◆ To-do item:
Please give the number of lines in the listing below that contain the string "value", treating uppercase and lowercase as different. Reply with the number alone.

◆ Task data:
^^^^^^^^

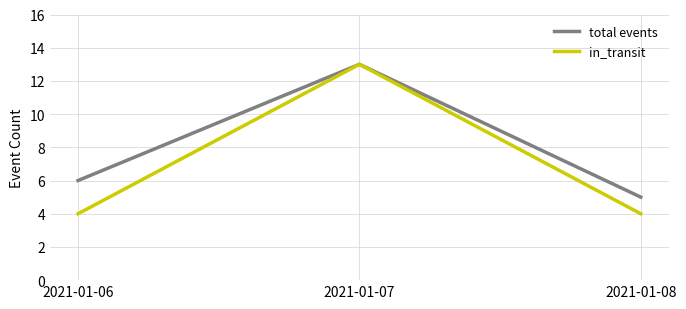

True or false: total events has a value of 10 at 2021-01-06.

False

^^^^^^^^

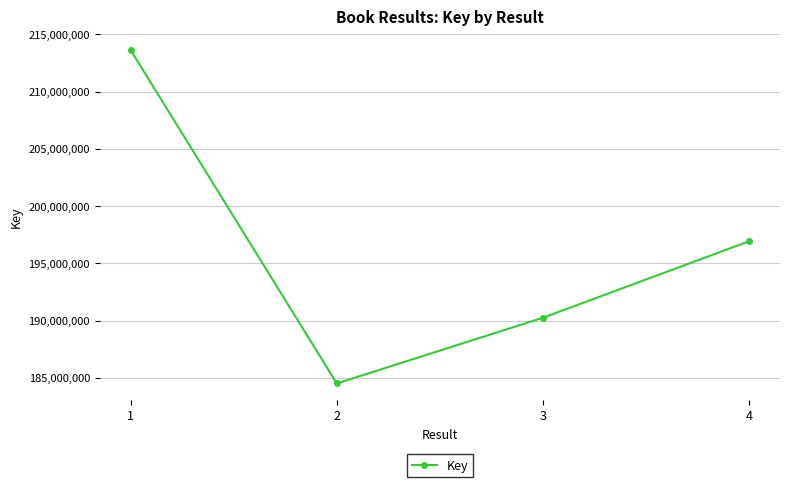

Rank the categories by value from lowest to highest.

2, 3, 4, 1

^^^^^^^^

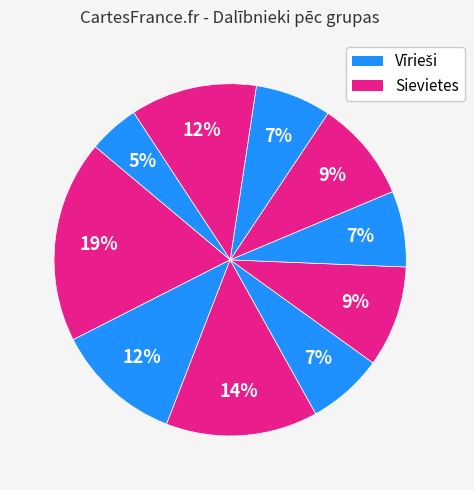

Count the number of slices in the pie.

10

^^^^^^^^

◆ Answer:
2